I see the dr. tomorrow and am hoping he will trim the cast so that it is below my elbow.  It's so uncomfortable the way it is, but I should only need the cast for two more weeks if all goes well.   I wish the pain would go away.  The cast just about totally restricts my life and everything I should be doing - little things that I can't do at present.  I feel like I'm totally stagnating, and it's going to continue for a while.

Jeannie had me order a halter and new leash for Rocky, and after walking him yesterday evening she says it makes such a difference.  That is good, and I hope it continues when I am finally able to walk him.  I'm not sure if I will ever be able to walk him again, but it will depend on how the healing goes.

Life is really boring now and I'm still sleeping a lot.  I feel like I will have lost at least a couple of months out of my life, and I admit I'm a little resentful.  One thing I'm looking forward to is a long warm shower without having to keep my arm wrapped up and hanging outside the shower!  Another thing I hope to experience again is a good appetite for food.  It is really difficult to eat because nothing is tempting.  Little things mean a lot.

The weather has been horrendous lately, but we've had a couple of days recently that were below 100 degrees.  The only time I go outside is to water my remaining tomato plants.  My gardening this year has turned out to be almost a complete flop! 

I will certainly be glad when I can write something a bit more positive.  Thanks to those who have stayed with me and offered encouraging words.



Sunday, July 12, 2020

Awful weather

It is 7pm and still 100 degrees!  I think I'm still in Sacramento, but I'm beginning to wonder!

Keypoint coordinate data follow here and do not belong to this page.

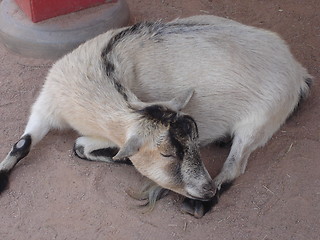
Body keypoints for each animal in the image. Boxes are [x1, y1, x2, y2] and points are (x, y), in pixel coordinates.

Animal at [0, 14, 312, 218]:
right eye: (166, 154)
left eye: (195, 142)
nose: (206, 188)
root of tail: (297, 71)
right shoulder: (46, 105)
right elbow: (27, 144)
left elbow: (78, 146)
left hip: (261, 119)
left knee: (236, 164)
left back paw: (201, 204)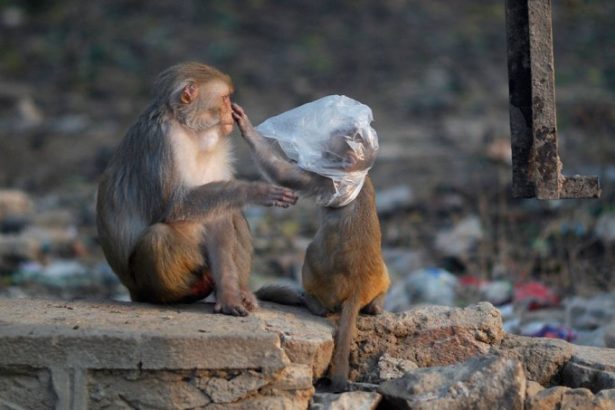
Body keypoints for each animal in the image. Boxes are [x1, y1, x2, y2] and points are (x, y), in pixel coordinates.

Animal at [96, 62, 298, 316]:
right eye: (224, 98)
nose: (230, 112)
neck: (190, 131)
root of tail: (132, 291)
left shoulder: (218, 146)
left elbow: (219, 218)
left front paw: (229, 295)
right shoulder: (163, 141)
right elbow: (174, 205)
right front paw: (254, 191)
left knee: (231, 213)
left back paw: (239, 291)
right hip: (143, 284)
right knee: (157, 237)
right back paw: (179, 294)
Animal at [231, 103, 390, 390]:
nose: (324, 146)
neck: (355, 175)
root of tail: (358, 288)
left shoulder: (323, 180)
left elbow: (284, 174)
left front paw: (246, 128)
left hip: (327, 283)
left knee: (310, 257)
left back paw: (313, 303)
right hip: (379, 278)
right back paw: (376, 306)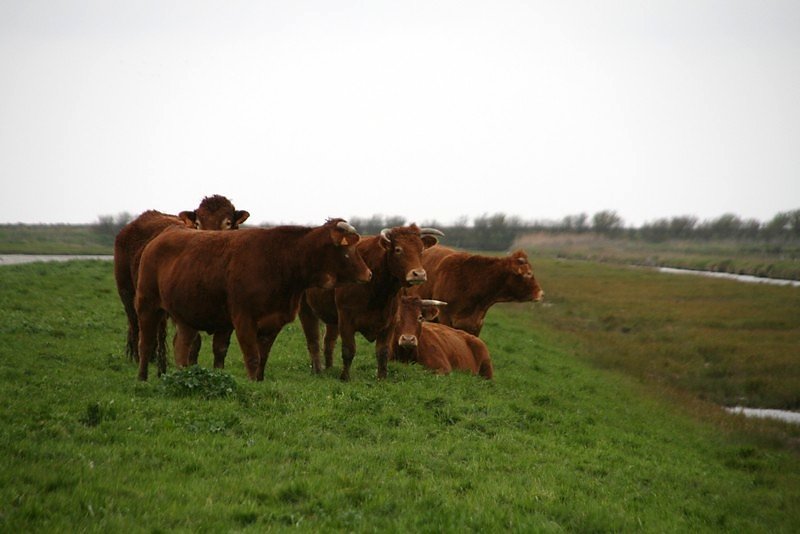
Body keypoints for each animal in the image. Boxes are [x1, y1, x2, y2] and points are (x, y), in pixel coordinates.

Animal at [114, 195, 249, 364]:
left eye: (228, 223)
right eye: (197, 224)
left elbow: (220, 348)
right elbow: (194, 345)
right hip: (128, 293)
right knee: (136, 327)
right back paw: (139, 359)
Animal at [135, 219, 371, 381]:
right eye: (349, 249)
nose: (369, 274)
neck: (280, 260)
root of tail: (165, 233)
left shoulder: (273, 322)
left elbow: (263, 358)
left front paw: (259, 381)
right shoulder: (243, 320)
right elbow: (252, 357)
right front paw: (251, 383)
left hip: (186, 318)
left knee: (181, 346)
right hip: (147, 307)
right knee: (145, 344)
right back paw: (142, 378)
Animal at [299, 224, 443, 380]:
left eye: (421, 250)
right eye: (398, 249)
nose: (419, 274)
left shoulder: (390, 322)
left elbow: (383, 352)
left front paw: (382, 378)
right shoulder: (346, 319)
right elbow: (349, 349)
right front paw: (345, 378)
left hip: (332, 319)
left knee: (328, 342)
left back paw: (329, 368)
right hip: (306, 309)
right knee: (313, 340)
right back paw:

Things haven't changed much for me, except that today, nearly 4 wks from the day of my accident, is the first day I've been able to do without anything for pain.  I'm still in pain but it isn't as severe as it was, and it's certainly not worth taking pain meds, with all their side effects.  I am thinking about having a scotch & water this evening to celebrate, although I'll admit that scotch isn't as tempting as it would normally be.

Rocky is absolutely "drop-dead gorgeous" after his grooming session yesterday.  Jeannie drove us there and someone came out to get Rocky, and delivered him back to us about 3 hrs later.  His coat is clean and shiny, and he smells so good!  He wouldn't let them touch his nails though, and I think I will have to take him to a vet who will sedate him and get it done.  I had given him something prior to the appt., but it didn't do the job!

While Rocky was being spiffed up, we drove to a mall in Folsom that has a number of stores that bring your order out to the car and even put it into the trunk for you - Whole Foods being one and Total Beverage being another.  We also got the same drive up service at Target,  What a way to shop.  And while we were waiting at total beverage, we watched an Old Navy store nearby that is having a going-out-of-business sale.  People were lined up outside and way down the sidewalk, maintaining 6' apart, and having to wait until someone left the store so they could let another one in.  It was all very orderly and all wore a mask.  I could only shake my head at what has happened to our way of life.  Of course you always have the people walking around with no mask, but most people understand what could be at risk.

Being in such pain has completely taken my appetite away.  Jeannie fixed several meals for me that I can pull out of the fridge. so I shouldn't starve.  It's just that I don't feel like eating.  It's a shame that I don't feel like drinking either!